Lesson 4: Databases don’t clean up after themselves
Another aspect I hadn’t fully appreciated before this project was database maintenance.
PostgreSQL uses a model where updates and deletes don’t immediately remove old data, but instead create “dead tuples”. Over time, these can accumulate and affect performance. This is why processes like VACUUM exist to reclaim space and keep the database efficient.
In practice, this is handled automatically by PostgreSQL’s autovacuum system, which runs in the background to maintain performance without manual intervention. But understanding what it does (and why it matters) gave me a much better sense of how databases behave over time and what it means to “maintain” a database.
Lesson 5: You only understand a system when it breaks
When I implemented partitioning, I hit an error I didn’t expect.
PostgreSQL uses inclusive lower bounds and exclusive upper bounds for partitions. A single date ('2024-01-01') didn’t fit anywhere and caused the insert to fail.

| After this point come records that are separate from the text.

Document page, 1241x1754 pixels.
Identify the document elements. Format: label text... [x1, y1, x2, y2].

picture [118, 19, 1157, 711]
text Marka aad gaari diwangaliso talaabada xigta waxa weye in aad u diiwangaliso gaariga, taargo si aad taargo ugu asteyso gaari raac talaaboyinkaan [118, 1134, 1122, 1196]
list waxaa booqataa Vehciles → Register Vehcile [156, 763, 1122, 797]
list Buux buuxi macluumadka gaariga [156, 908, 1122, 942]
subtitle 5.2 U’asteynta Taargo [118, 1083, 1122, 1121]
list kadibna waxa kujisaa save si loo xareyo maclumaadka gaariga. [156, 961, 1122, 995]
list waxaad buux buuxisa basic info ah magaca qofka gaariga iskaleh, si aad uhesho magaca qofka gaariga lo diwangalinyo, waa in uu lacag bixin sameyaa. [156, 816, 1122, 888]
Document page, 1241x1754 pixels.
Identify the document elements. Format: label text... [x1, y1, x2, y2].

That’s not something you really appreciate until it breaks your code.
Final Thoughts
This project didn’t just improve my familiarity with PostgreSQL - it changed how I approach databases.
I no longer see them as tables to query, but as systems that need to be designed, maintained, and relied on over time. From schema decisions to backup strategies and performance considerations, everything is connected.
More than anything, it made me realise that understanding databases isn’t about knowing the syntax, it’s about understanding how they behave in practice.